09/30/2024 | Press release | Distributed by Public on 09/30/2024 13:18

House Republicans Try to Hide Their Wildly Unpopular Project 2025 Agenda

House Republicans have spent the past two years of their majority pushing Donald Trump's Project 2025, actively trying to legislate the far-right agenda's least popular schemes - including restricting access to medication abortion, raising prescription drug prices, and raising taxes on middle class families.

Polling released by the DCCC shows that 56% of registered voters dislike Project 2025, including 62% of independents. So it's no wonder that vulnerable House Republicans are desperately trying to cover up their record as they return to their districts for the final weeks of the campaign.

Read more about how Democrats are holding House Republicans accountable for their Project 2025 below:

  • Democrats are using Project 2025, the conservative policy agenda that has plagued former President Donald Trump's campaign, to also target down-ballot Republicans as they look to flip the closely divided House in November.

  • The proposed governing plan's emergence on the congressional map is another testament to its remarkable political transformation this year, evolving from a conservative think tank's little-known policy agenda to a prominent issue on the campaign trail.

  • Already, at least four House Democratic candidates have used paid media to elevate the issue in their battleground contests this month. In at least two cases, they released ads focused solely on the GOP candidates' supposed support of Project 2025, using it to attack them as extremists bent on reducing abortion rights and harming the social safety net.

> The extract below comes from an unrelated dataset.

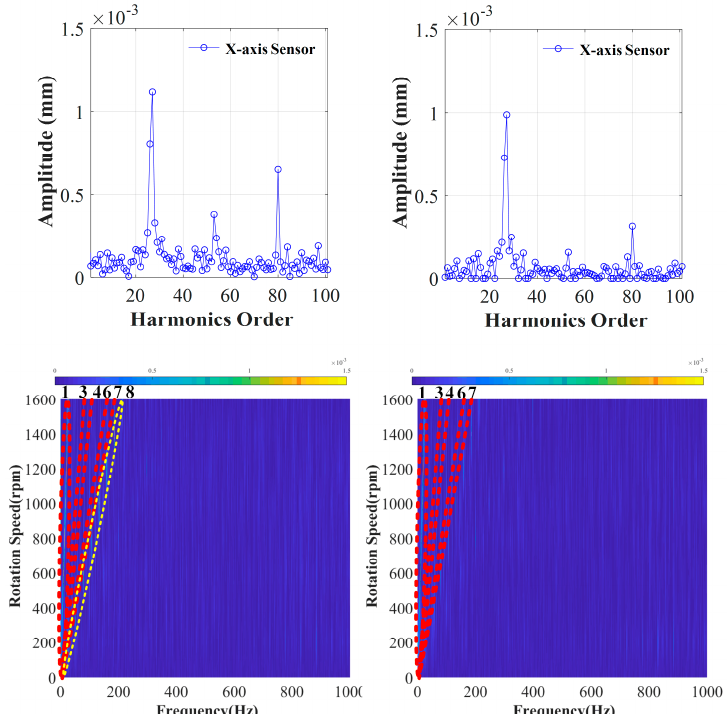
Figure 11. The displacement measurement results of permanent magnet machines with two different slots.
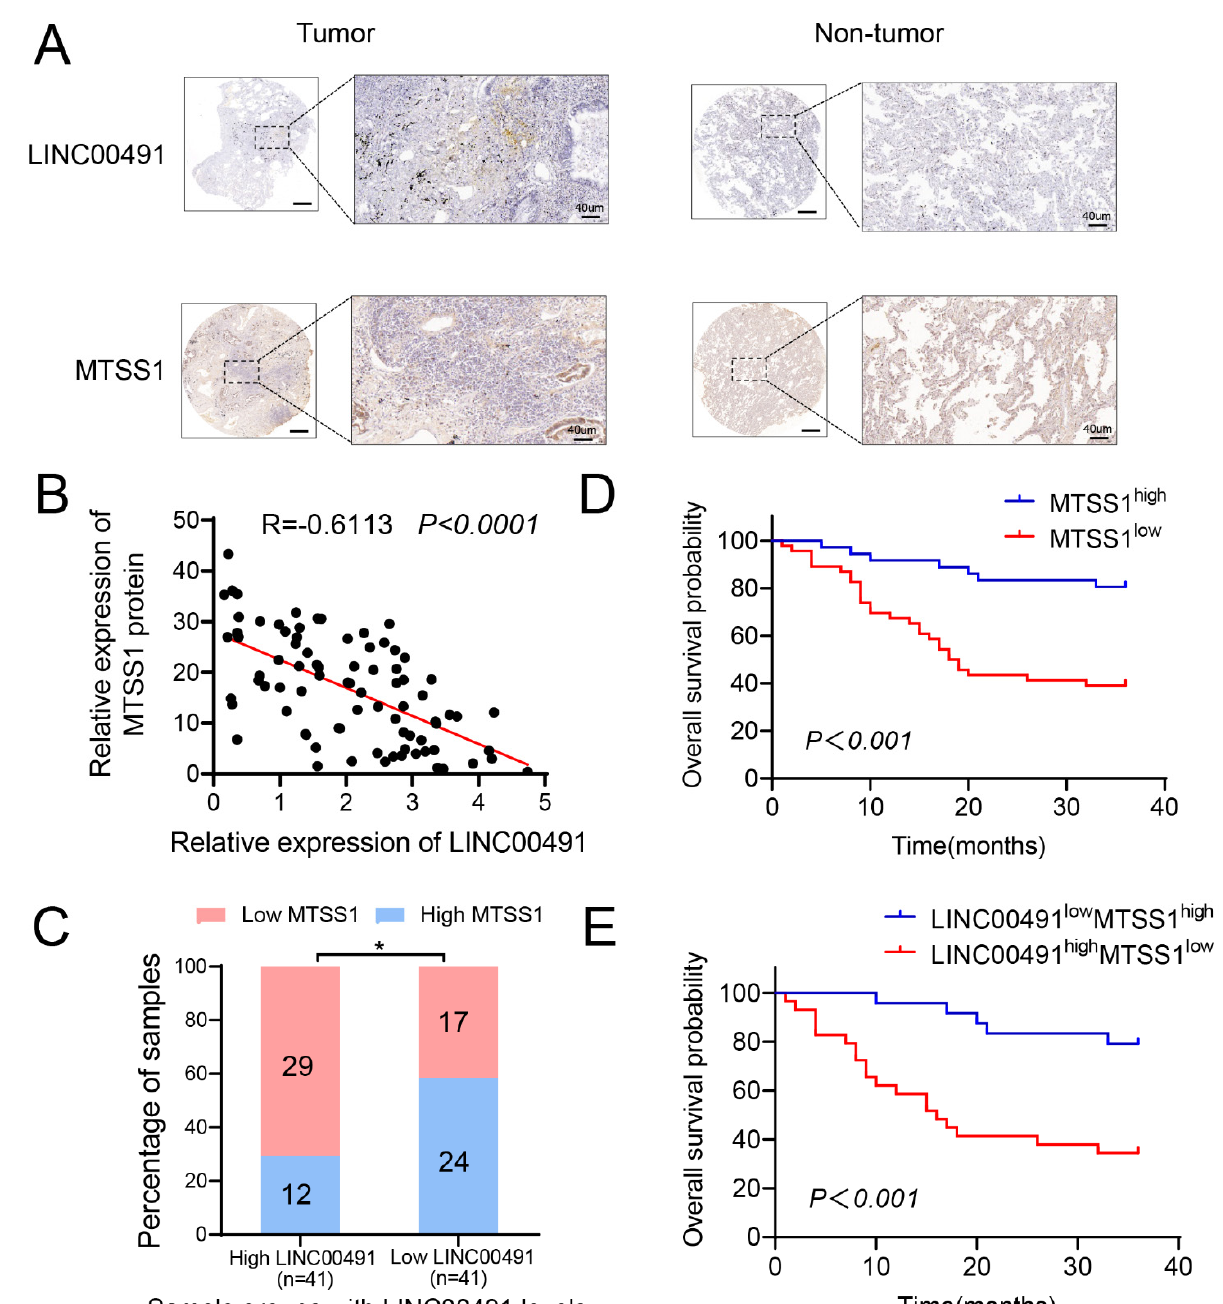
Figure 6. LINC00491 and MTSS1 were associated with the prognosis of LUAD patients. ( A ) Repre- sentative images of ISH and IHC assay showed LINC00491 and MTSS1 expression in LUAD and matched normal lung tissues. Scale bars = 200 µ m and 40 µ m. ( B ) Correlation between LINC00491 and MTSS1 protein expression in LUAD patients. ( C ) Positive correlation of LINC00491 with MTSS1 protein levels. The 82 samples were classified into two groups (Low USP32: 41; High USP32: 41). ( D ) The log-rank test of the impact of the MTSS1 protein level on the survival of patients with LUAD. ( E ) Retrospective analysis of Kaplan–Meier plots for LINC00491 and MTSS1 expression in association with overall survival time. Data are presented as the mean ± SD. *, p < 0.05.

  • "Zach Nunn's voting record is the blueprint for a controversial plan called Project 2025," said the narrator in one ad targeting GOP Rep. Zach Nunn in Iowa's 3rd Congressional District, where Democratic nominee Lanon Baccam is running against him.

  • Progressive pollsters say the way a policy blueprint like Project 2025 has emerged as a key issue this year is without precedent, at least in recent political history.

  • "I cannot think of a single parallel that comes even close," said Maryann Cousens, polling and analytics manager for the Navigator poll, which has polled on the public's views of Project 2025 since early summer.

  • A recent poll from the Democratic Congressional Campaign Committee of battleground House districts found 56% of registered voters have an unfavorable view of Project 2025, including 62% of independents. Those numbers broadly align with other surveys.